The move follows months of council, staff and board debate over whether DRB decisions function as de facto development orders and whether the public has enough opportunities to comment on projects that affect traffic, stormwater and neighborhood character. City Attorney Matthew McConnell told council an April 3, 2024 ordinance already states DRB approvals “shall in no way provide a petitioner or property owner a vested property interest or development order,” but staff and several council members said inconsistent language remains elsewhere in the municipal code and DRB guidance materials.

Why this matters: council members said the process has created confusion for applicants and residents. Projects that meet code now commonly proceed through an early DRB review, administrative site‑plan review by staff and then a final DRB step; council directed staff to remove overlapping references so the record is clear that DRB recommendations do not substitute for required staff or council entitlements.

What council asked staff to do: prepare ordinance text that (1) removes or harmonizes any code or handbook language implying DRB approvals create development orders, (2) preserves a single DRB public design review early in the review process so the public can see proposed design outcomes, and (3) inserts a clear, objective trigger that requires a project to return to DRB if later staff review or project revisions produce “substantial” design changes. Council member Ray Christman and others requested that the trigger include a clear metric or examples (for staff to draft) so staff can consistently decide when re‑review is required.

How the change will work in practice: for code‑compliant projects council accepted a streamlined path (one DRB hearing, concurrent administrative site‑plan review). For projects that require council entitlements (rezoning, comprehensive plan amendment, planned development, conditional use, variance or other discretionary action), the required public hearings for those entitlements will remain (PAB and/or council as required by statute) and the DRB design review will be the public design hearing; if subsequent technical reviews change the design substantially, the project will be referred back to DRB for reconsideration. The city manager and city attorney will return a draft ordinance implementing the changes; council agreed the PAB ordinance already scheduled for June 4 should proceed while the DRB language and the “substantial change” trigger are finalized.

Nut graf: Council members said they want a predictable, auditable process that preserves a public design review opportunity while preventing confusion about who issues development approvals.
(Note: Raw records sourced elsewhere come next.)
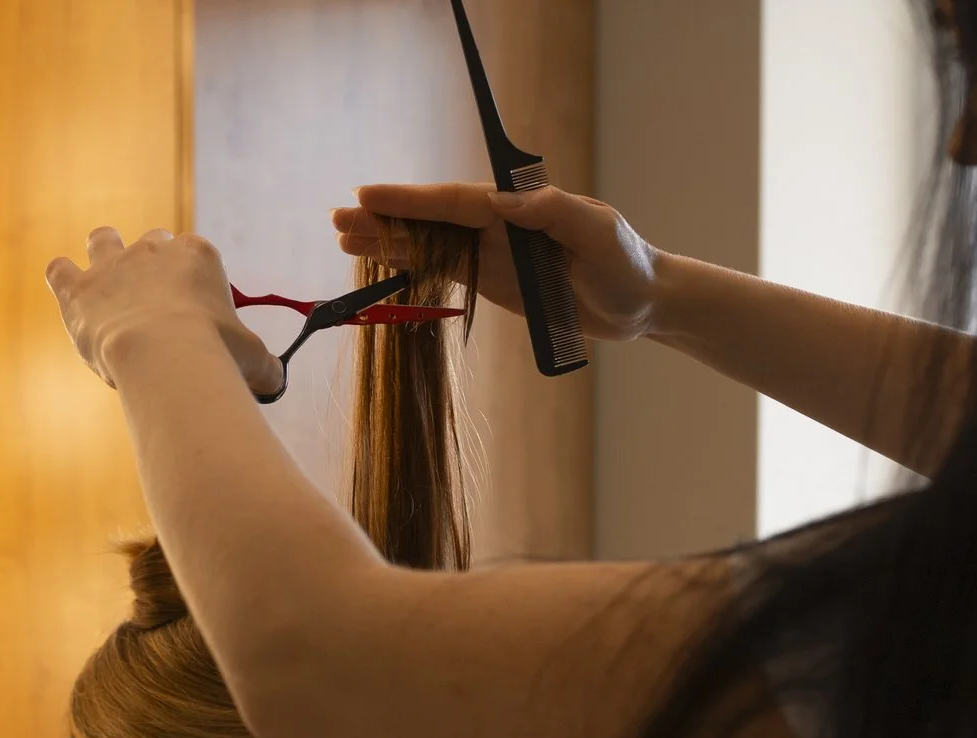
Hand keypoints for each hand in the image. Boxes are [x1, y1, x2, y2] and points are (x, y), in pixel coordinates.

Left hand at [46, 226, 285, 399]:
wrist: (163, 358)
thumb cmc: (215, 355)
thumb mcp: (253, 359)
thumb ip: (263, 366)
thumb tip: (275, 383)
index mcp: (197, 256)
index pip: (194, 255)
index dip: (193, 282)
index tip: (195, 312)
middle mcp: (153, 251)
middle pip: (151, 244)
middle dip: (151, 265)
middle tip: (153, 301)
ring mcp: (112, 266)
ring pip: (102, 240)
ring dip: (103, 250)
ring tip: (105, 275)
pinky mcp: (78, 289)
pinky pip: (59, 269)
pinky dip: (61, 276)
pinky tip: (65, 286)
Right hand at [332, 181, 662, 341]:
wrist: (638, 302)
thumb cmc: (625, 261)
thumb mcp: (598, 230)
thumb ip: (554, 211)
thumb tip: (504, 200)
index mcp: (520, 207)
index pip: (457, 201)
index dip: (412, 201)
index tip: (371, 196)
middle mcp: (499, 224)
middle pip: (432, 219)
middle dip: (385, 218)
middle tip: (338, 218)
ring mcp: (491, 252)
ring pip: (429, 243)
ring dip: (387, 241)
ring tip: (341, 239)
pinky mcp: (489, 280)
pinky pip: (441, 269)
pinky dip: (409, 263)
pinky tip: (378, 260)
The immediate direction to staff is legal and redrafting work to remove conflicting language across the municipal code, the DRB handbook and related documents and to present the PAB ordinance at the June 4 reading so changes can be adopted in a timely way.

Process note: the PAB previously heard a related revision and recommended denial; council ordered staff to prepare the ordinance language and return it for reading and debate. Council directed staff to prepare clear guidance for applicants on the application materials required at each step (e.g., aerial/orthophoto, schematic 3‑D massing, elevations, stormwater and traffic summary) so the public and staff review the same baseline information.
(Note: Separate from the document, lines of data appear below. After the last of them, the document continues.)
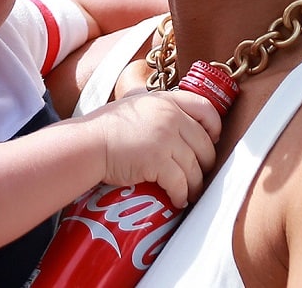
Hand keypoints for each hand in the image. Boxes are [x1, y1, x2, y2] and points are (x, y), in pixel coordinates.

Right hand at [81, 89, 221, 206]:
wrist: (87, 143)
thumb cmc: (105, 127)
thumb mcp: (135, 104)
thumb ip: (156, 108)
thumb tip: (174, 120)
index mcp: (166, 100)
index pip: (206, 109)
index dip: (214, 127)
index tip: (211, 140)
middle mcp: (170, 117)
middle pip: (204, 144)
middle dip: (205, 164)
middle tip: (198, 174)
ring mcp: (165, 139)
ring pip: (195, 168)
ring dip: (195, 185)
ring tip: (189, 193)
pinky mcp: (158, 162)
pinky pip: (180, 184)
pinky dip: (181, 196)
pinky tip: (177, 201)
Next steps: staff will draft ordinance language and a recommended “substantial change” definition for council review and will circulate materials prior to the June 4 reading. If enacted, the revisions will be codified by ordinance (two readings required); the DRB handbook will be harmonized with the new code language. The council did not vote on an ordinance in the workshop; it gave direction for ordinance text and a timetable for readings.

Ending: Councilmembers said they expect the changes to reduce confusion for applicants and residents, and to improve coordination among DRB, PAB and staff reviews while protecting statutory land‑use obligations.